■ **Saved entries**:

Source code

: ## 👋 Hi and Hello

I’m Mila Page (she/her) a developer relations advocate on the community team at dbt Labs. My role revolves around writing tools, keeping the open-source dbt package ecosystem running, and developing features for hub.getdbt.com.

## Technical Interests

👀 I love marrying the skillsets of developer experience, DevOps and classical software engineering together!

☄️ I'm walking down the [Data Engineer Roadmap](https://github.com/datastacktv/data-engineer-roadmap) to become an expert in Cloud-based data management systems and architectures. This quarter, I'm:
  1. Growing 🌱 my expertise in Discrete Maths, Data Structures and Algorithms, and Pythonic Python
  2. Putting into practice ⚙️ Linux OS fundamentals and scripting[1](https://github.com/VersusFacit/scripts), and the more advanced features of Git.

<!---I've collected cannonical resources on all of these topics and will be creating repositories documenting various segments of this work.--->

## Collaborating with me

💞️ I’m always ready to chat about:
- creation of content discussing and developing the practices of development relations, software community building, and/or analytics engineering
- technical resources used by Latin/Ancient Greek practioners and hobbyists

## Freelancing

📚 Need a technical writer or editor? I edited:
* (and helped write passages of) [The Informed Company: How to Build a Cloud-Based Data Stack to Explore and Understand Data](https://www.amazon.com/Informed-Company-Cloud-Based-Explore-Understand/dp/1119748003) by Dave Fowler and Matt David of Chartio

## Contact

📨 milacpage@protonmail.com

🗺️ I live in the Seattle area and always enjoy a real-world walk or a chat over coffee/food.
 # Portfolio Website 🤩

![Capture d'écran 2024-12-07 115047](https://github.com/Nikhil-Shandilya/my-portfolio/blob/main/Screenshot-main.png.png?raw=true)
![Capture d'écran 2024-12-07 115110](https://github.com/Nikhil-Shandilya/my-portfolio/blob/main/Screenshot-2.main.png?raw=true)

■ **Work instruction**: What you give back must be the stretch above, starting at the line with "<!---I've collected cannonical" and ending at the line with "Need a technical", copied exactly.

■ **Reply**:
<!---I've collected cannonical resources on all of these topics and will be creating repositories documenting various segments of this work.--->

## Collaborating with me

💞️ I’m always ready to chat about:
- creation of content discussing and developing the practices of development relations, software community building, and/or analytics engineering
- technical resources used by Latin/Ancient Greek practioners and hobbyists

## Freelancing

📚 Need a technical writer or editor? I edited:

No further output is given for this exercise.